Originally Posted by nikongod /img/forum/go_quote.gif
some (many) powerful class "d" amps are already bridged. i would check before you blow up your junk.

regarding the mids and highs:
quality before quantity. if the first watt is no good, will the next 240 be any better?



first off thanks to both of you for taking the time to reply. you make a good point here, i have no doubt the quality will become worse as the amplifier is simply not made to be bridged, i know this because theres no mention in the manuals and it is a fairly average everyday seperates mini system, no bells and whistles in the quality department.

when it comes to bass tho, its difficult to hear such sound as distortion, especially when the amp driving the bass is nothing special in the first place, if it was a high definition quality system such as the one in my sitting room i wouldnt even be contemplating doing some bridging as its just pointless. in this case tho the amp seems to do a fairly good job of driving two 4 ohm subwoofers off of the two 8ohm connections. technics seem to have made a decent unit, and although with these subs connected the amp gets piping hot after 30 minutes it keeps going. so im just wondering how far it can actually go, and if i bridge the connection would it cook immediately or take time?

Quote:

Originally Posted by ericj /img/forum/go_quote.gif
A major consideration. I'd recommend that the OP find out what class-d chips the amp is based on and pull their datasheets. The best part of that is, if they can be bridged, the datasheet will probably say so, and how to do it.

Not all class-D amps are bridged from the getgo, though. A friend of mine drives his subwoofer off an Ashly SRA-120 bridged to mono.



I concurr. class-D designs often only sound good on paper.

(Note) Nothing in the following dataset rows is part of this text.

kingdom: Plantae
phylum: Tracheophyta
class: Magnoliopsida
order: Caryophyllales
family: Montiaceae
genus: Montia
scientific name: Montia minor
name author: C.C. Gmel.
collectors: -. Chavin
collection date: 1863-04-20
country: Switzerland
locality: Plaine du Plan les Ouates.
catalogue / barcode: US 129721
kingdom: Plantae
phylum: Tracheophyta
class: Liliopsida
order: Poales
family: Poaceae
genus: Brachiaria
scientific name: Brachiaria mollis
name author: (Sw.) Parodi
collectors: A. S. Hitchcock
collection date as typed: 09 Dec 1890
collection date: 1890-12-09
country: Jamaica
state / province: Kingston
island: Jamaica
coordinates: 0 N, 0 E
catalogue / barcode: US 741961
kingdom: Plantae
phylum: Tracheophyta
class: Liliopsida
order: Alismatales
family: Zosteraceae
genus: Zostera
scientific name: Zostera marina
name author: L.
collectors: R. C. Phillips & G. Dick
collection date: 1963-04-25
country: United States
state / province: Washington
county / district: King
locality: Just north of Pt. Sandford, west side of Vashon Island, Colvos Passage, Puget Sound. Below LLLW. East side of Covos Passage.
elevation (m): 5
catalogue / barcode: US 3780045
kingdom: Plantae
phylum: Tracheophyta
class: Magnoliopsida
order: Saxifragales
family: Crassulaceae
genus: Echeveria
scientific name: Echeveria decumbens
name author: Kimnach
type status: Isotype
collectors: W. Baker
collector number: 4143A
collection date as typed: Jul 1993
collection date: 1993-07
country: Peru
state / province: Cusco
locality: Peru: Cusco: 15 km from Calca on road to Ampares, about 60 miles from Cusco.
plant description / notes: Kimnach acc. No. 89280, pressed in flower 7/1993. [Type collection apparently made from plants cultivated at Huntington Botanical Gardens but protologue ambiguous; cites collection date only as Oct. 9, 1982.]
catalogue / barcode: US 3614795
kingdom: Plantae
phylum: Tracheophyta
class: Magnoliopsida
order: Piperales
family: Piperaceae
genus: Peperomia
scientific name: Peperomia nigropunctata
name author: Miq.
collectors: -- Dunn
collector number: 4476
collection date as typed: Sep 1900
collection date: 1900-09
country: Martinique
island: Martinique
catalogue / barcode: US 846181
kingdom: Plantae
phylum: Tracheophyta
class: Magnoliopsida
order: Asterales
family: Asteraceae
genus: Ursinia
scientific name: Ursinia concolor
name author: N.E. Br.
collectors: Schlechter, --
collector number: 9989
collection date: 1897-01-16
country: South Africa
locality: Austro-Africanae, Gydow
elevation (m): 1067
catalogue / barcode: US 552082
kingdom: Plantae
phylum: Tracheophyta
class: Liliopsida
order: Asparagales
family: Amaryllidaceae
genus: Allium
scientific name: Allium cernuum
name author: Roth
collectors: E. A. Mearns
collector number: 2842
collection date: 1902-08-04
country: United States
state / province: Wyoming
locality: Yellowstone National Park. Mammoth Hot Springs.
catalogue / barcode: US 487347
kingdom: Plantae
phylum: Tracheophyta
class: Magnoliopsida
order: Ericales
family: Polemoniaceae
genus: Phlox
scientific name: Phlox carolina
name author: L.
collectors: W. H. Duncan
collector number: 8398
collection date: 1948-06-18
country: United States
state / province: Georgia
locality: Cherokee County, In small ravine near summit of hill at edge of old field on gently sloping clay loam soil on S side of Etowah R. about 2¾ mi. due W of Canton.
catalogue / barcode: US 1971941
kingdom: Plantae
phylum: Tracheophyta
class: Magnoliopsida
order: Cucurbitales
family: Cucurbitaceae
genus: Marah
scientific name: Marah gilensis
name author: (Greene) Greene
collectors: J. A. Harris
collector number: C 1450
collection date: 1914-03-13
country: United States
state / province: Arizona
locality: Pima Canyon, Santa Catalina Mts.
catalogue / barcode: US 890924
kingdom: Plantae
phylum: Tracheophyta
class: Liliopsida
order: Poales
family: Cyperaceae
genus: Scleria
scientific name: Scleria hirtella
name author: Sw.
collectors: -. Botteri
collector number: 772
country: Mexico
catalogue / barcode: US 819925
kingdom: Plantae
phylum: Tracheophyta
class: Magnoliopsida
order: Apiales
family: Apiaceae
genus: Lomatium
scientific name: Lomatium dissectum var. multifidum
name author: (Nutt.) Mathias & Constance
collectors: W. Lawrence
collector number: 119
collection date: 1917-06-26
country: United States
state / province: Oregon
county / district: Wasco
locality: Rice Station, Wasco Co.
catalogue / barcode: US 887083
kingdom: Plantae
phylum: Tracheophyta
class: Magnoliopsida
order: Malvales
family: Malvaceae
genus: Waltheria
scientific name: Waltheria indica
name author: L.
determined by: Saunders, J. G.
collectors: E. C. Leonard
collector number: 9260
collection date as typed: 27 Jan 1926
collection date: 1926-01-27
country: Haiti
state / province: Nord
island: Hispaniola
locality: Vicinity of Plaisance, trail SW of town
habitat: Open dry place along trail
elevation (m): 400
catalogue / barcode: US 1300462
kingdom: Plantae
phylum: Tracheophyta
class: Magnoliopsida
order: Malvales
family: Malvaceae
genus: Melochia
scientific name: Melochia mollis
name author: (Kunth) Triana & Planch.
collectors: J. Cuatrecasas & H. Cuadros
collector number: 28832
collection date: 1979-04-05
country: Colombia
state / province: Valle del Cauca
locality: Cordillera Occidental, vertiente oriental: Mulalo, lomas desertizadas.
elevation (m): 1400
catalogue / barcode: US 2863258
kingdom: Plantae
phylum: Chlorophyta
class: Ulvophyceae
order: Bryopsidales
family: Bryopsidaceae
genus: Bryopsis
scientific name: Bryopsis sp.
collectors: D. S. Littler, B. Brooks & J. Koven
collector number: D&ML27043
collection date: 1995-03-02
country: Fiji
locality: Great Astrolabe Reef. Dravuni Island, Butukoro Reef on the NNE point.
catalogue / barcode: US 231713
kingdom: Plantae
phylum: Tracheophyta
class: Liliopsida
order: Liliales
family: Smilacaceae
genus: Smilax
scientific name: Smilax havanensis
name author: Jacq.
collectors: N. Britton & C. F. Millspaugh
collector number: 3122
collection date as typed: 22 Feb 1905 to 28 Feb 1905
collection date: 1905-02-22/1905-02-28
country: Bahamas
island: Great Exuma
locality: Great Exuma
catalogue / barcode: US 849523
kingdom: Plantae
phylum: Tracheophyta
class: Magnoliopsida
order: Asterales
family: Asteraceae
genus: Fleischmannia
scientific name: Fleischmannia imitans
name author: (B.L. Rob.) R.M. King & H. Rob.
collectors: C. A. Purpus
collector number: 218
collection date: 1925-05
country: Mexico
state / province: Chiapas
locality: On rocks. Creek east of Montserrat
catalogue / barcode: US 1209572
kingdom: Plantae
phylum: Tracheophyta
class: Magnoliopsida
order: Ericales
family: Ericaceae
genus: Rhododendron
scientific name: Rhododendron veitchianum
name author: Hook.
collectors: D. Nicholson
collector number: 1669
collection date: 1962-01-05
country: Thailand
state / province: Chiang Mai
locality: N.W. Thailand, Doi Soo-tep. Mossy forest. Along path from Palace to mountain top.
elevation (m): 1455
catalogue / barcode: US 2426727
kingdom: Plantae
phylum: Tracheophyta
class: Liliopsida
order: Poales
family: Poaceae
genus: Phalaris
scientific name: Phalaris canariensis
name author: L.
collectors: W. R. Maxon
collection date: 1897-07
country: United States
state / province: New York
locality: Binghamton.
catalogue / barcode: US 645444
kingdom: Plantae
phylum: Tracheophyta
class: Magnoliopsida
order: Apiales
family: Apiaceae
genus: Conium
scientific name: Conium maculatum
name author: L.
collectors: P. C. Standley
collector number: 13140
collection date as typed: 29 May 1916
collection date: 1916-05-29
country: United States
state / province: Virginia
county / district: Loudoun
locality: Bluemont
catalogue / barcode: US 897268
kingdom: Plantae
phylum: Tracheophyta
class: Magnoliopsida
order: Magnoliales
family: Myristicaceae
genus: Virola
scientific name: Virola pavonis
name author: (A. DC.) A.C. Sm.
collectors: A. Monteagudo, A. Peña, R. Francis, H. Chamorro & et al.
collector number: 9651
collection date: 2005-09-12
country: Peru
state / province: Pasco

Some of them sound OK on speakers but look terrible on the scope.



im pretty sure the system cannot be bridged (well i should say, its not in the manual, so not advised)

if i was going to do bridging it would most deffinately be one sub bridged to mono.

lets consider the speakers are 4ohm and connections are 8ohm now ive read somewhere that when bridging, the system sees this 4ohm speaker as half that again so it would see a 2ohm speaker, but ofcourse it really is only seeing a 4ohm speaker, if this is the case why would it damage the system by actually driving 4ohm? is it because the system is trying to pull voltage for a 2ohm load?

i will point out the amplifier is very much an entry level class D amplifier, but even so, i know for a fact it performs much better than most all in one system class A/B amps. ( well thats my opinion ofcourse ) it has driven 2 4ohm subs for 2 years easily. ok ok it was with the help of a stand up fan next to it but hey!